This section is intended to introduce various aspects of the art, which may be associated with exemplary embodiments of the present disclosure. This discussion is believed to assist in providing a framework to facilitate a better understanding of particular aspects of the present disclosure. Accordingly, it should be understood that this section should be read in this light, and not necessarily as admissions of prior art.
Hydraulic fracturing (sometimes referred to herein as “hydrofracturing,” hydrofracking,” or “fracking”) is a technique in which a mixture of a liquid (e.g., water with a chemical additive that provides appropriate viscoelastic properties) mixed with proppants (generally, small grains of sand or aluminum oxide with diameters between 0.1 millimeters (“mm”) to 0.3 mm) is injected through a well borehole at high pressure into a geological formation (e.g., an oil/gas reservoir). This creates fractures in the deep rock formation, typically less than 5 mm wide, 10 meters (“m”)-100 m long, and 10 m-100 m high, along which oil and/or gas, as well as water, migrate to a producing well. When the hydraulic pressure is removed from the formation, then the small grains in the proppant hold these fractures open. Both the locations of fractures that are created and the dimensions of the created openings, which are important for determining the hydraulic conductivity of the fractures and the efficacy of the fracture, are difficult to determine. Thus, mapping of the fractures that remain open upon the removal of the fracking pressure is important since neither the location, orientation, size of the openings, nor the drainage area of the fracture is well known.
However, mapping fractures in geological formations is a difficult problem because of the extreme spatial anisotropy of a fracture, which may feature a width of barely a millimeter and extend in height and length over an area covering approximately 30 m by 100 m. Creating a fracture often appears as a random process, since the underlying over burden pressure, rock type, and anisotropy are not known. Neither the shape nor extent of the created fracture can be predicted. Therefore, the amount of oil and/or gas that it may produce is uncertain as well. Imaging the fractures is of critical importance to the industry, and currently no methods exist that provide satisfactory detailed information about the geometrical and spatial features of the fractures.

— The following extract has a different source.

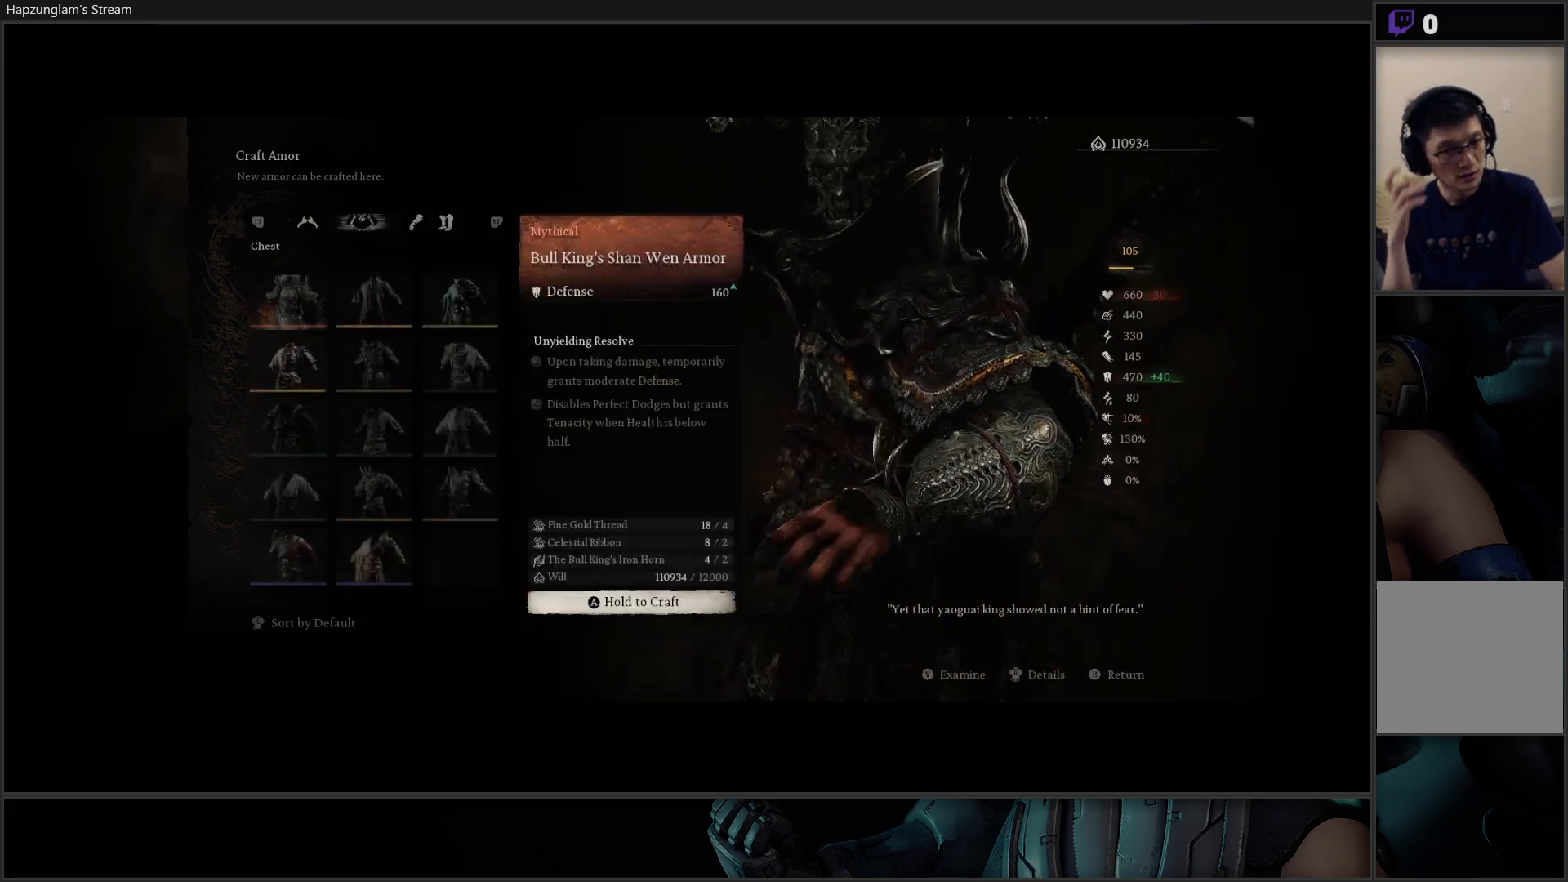
{"buttons": ["L2"], "left_stick": "center", "right_stick": "center", "events": [[417, "L2", "down"]]}
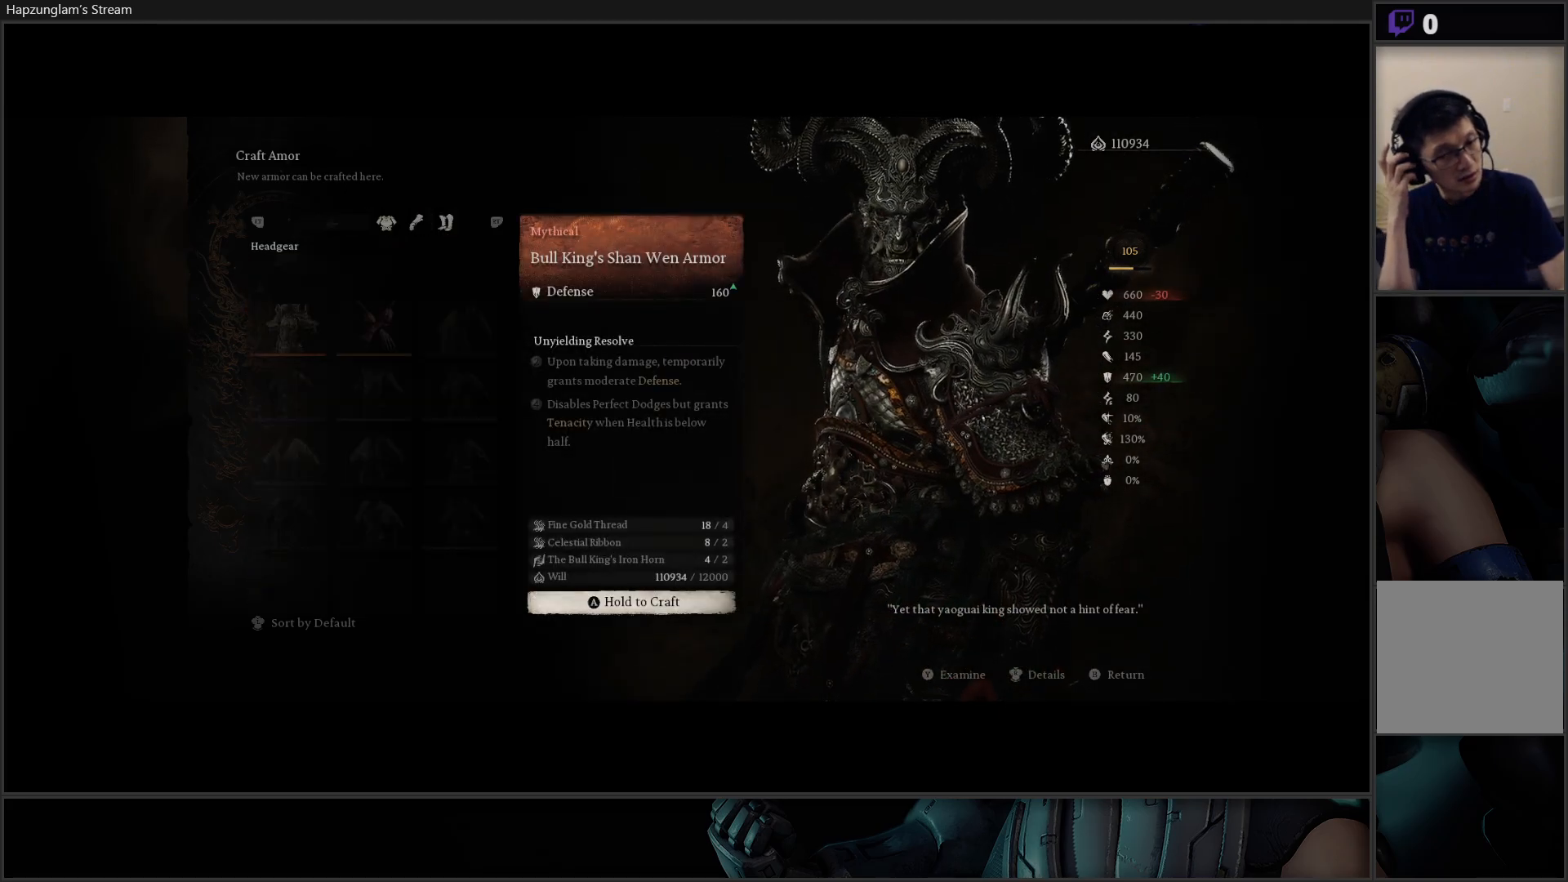
{"buttons": [], "left_stick": "center", "right_stick": "center", "events": [[66, "L2", "up"]]}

The current fracturing practice is a highly developed technology with a strongly ingrained infrastructure and is an expensive operation often involving millions of gallons of fluids and a very large amount of proppants (e.g., approximately 300,000 pounds (136 metric tons)) per job. Typically, 90% of the injected proppant mixture is water, 9.5% is proppant (e.g., sand or ceramic particles), and about 0.5% may include a chemical additive. The pumps and accessories are designed to pump the proppant mixture in massive amounts. If the oil and gas industry is to accept contrast agents or alternative proppant additive materials, then these will need to be producible at low cost (at least substantially equivalent to current sand or ceramic proppant costs).
In addition, such proppant additives should adhere to the following:
1. The proppant additive should have similar flow and dispersion properties as conventional proppants with which they are injected into the fracture system. Therefore, the density of the proppant additive should be similar to that of conventional proppants.

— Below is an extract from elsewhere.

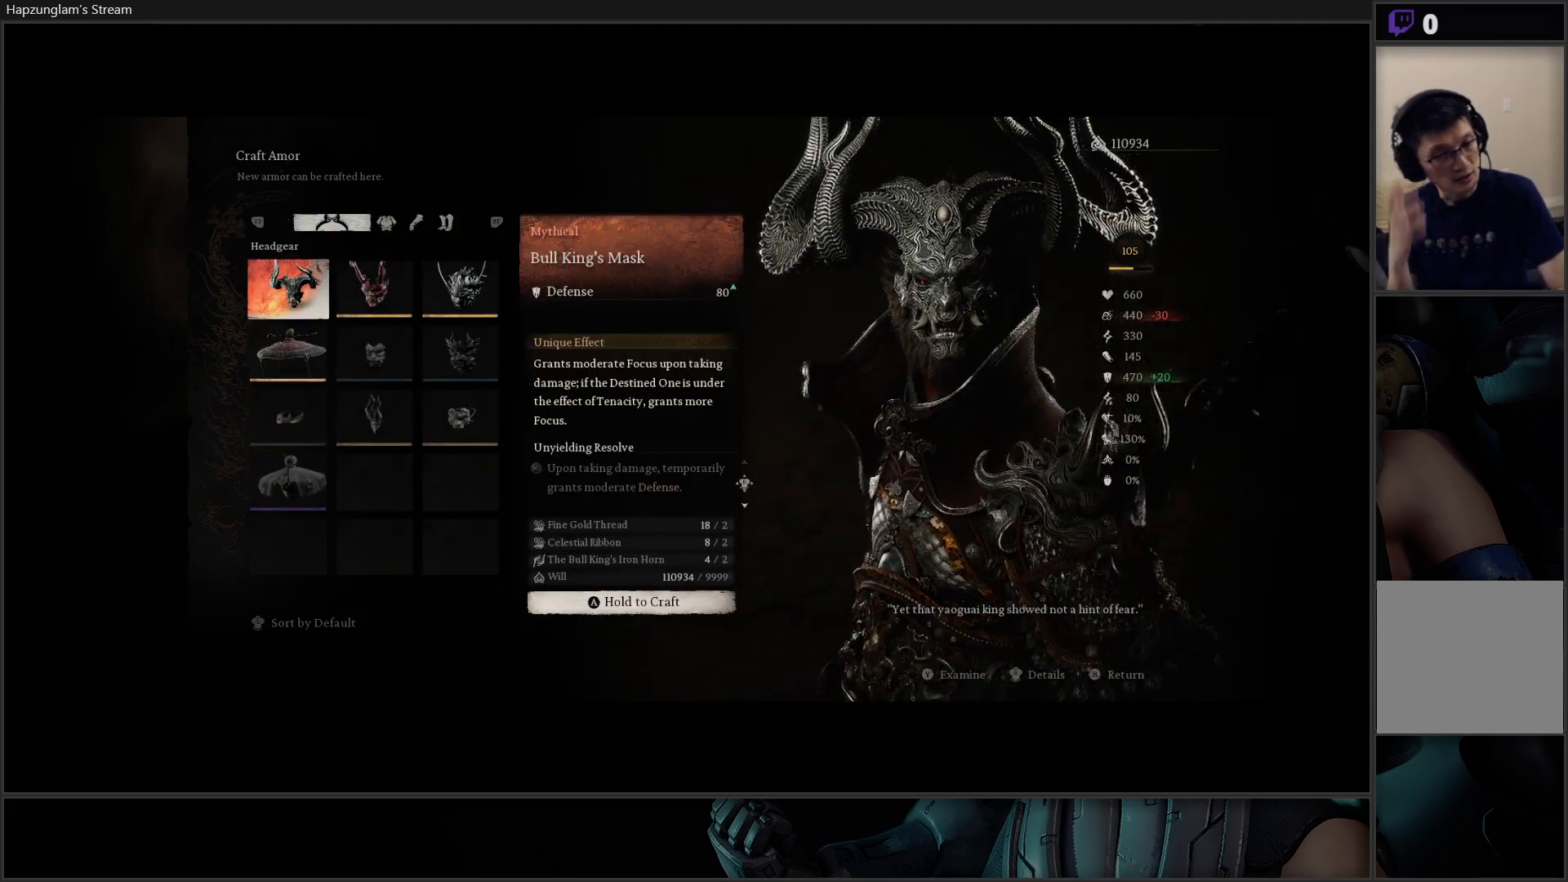
{"buttons": [], "left_stick": "center", "right_stick": "center", "events": []}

2. The proppant additive should be sufficiently strong to withstand the dynamic pressure that is exerted when the fracture tries to close after the pump pressure is relieved.
3. The proppant additive should have a high contrast—either dielectric or conductive or both.
Currently, limited techniques exist for detecting fractures. A passive technique sometimes used to geo-locate the fractures, referred to as “Microseismic,” relies on the bursting sound (acoustic noise) the fractures produce when opening under the hydraulic pressure. However, this technique is not reliable, since some fractures are likely to close immediately upon the removal of the external pressure. And, this technique provides no information on the sizes and shapes of the opened fractures that provide the pathways for the drained oil and/or gas. Microseismic also fails to distinguish between the fractures that will remain open after the removal of pressure and those that close. Since many of the initial fractures close and are of no importance to the reservoir drainage area, Microseismic results in images that likely contain numerous irrelevant fracture predictions. In addition, the Microseismic imaging is imprecise in terms of determining the exact locations of the induced fractures, and yields a low resolution image for the fractured rock volume.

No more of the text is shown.